=== Problem requirements ===
Reproduce the text of every one of the records below word for word, leaving the pictures out of your answer.

=== Supplied material ===
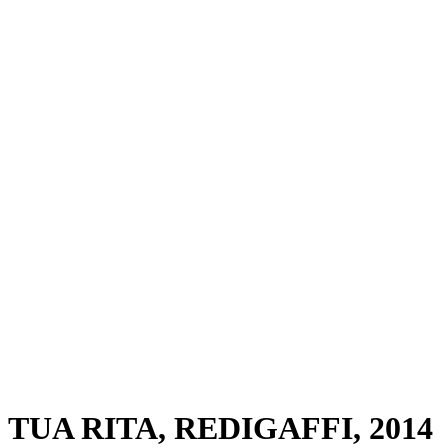
TUA RITA, REDIGAFFI, 2014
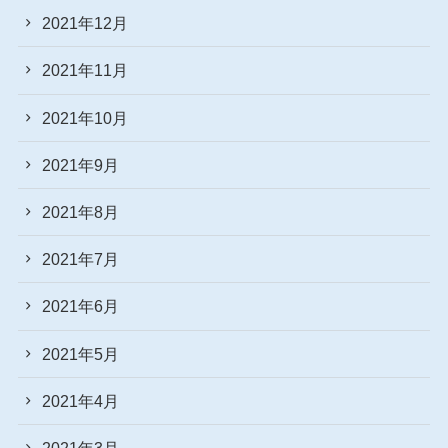
2021年12月
2021年11月
2021年10月
2021年9月
2021年8月
2021年7月
2021年6月
2021年5月
2021年4月
2021年3月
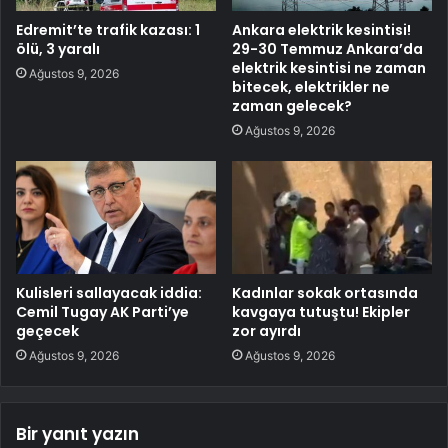
Edremit’te trafik kazası: 1
Ankara elektrik kesintisi!
ölü, 3 yaralı
29-30 Temmuz Ankara’da
elektrik kesintisi ne zaman
Ağustos 9, 2026
bitecek, elektrikler ne
zaman gelecek?
Ağustos 9, 2026
Kulisleri sallayacak iddia:
Kadınlar sokak ortasında
Cemil Tugay AK Parti’ye
kavgaya tutuştu! Ekipler
geçecek
zor ayırdı
Ağustos 9, 2026
Ağustos 9, 2026
Bir yanıt yazın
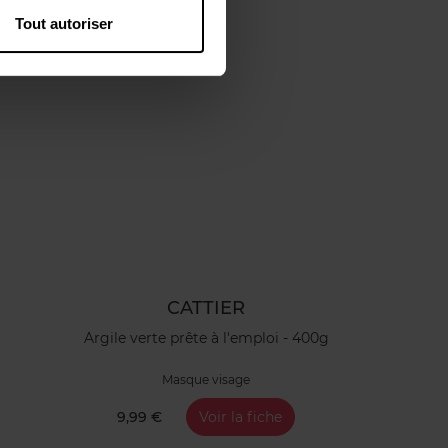
Tout autoriser
CATTIER
Argile verte prête à l'emploi - 400g
Masque visage
9,99 €
Voir la fiche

=== Solution to this problem ===
TUA RITA, REDIGAFFI, 2014
2021年12月
2021年11月
2021年10月
2021年9月
2021年8月
2021年7月
2021年6月
2021年5月
2021年4月
2021年3月
Edremit’te trafik kazası: 1
Ankara elektrik kesintisi!
ölü, 3 yaralı
29-30 Temmuz Ankara’da
elektrik kesintisi ne zaman
Ağustos 9, 2026
bitecek, elektrikler ne
zaman gelecek?
Ağustos 9, 2026
Kulisleri sallayacak iddia:
Kadınlar sokak ortasında
Cemil Tugay AK Parti’ye
kavgaya tutuştu! Ekipler
geçecek
zor ayırdı
Ağustos 9, 2026
Ağustos 9, 2026
Bir yanıt yazın
Tout autoriser
CATTIER
Argile verte prête à l'emploi - 400g
Masque visage
9,99 €
Voir la fiche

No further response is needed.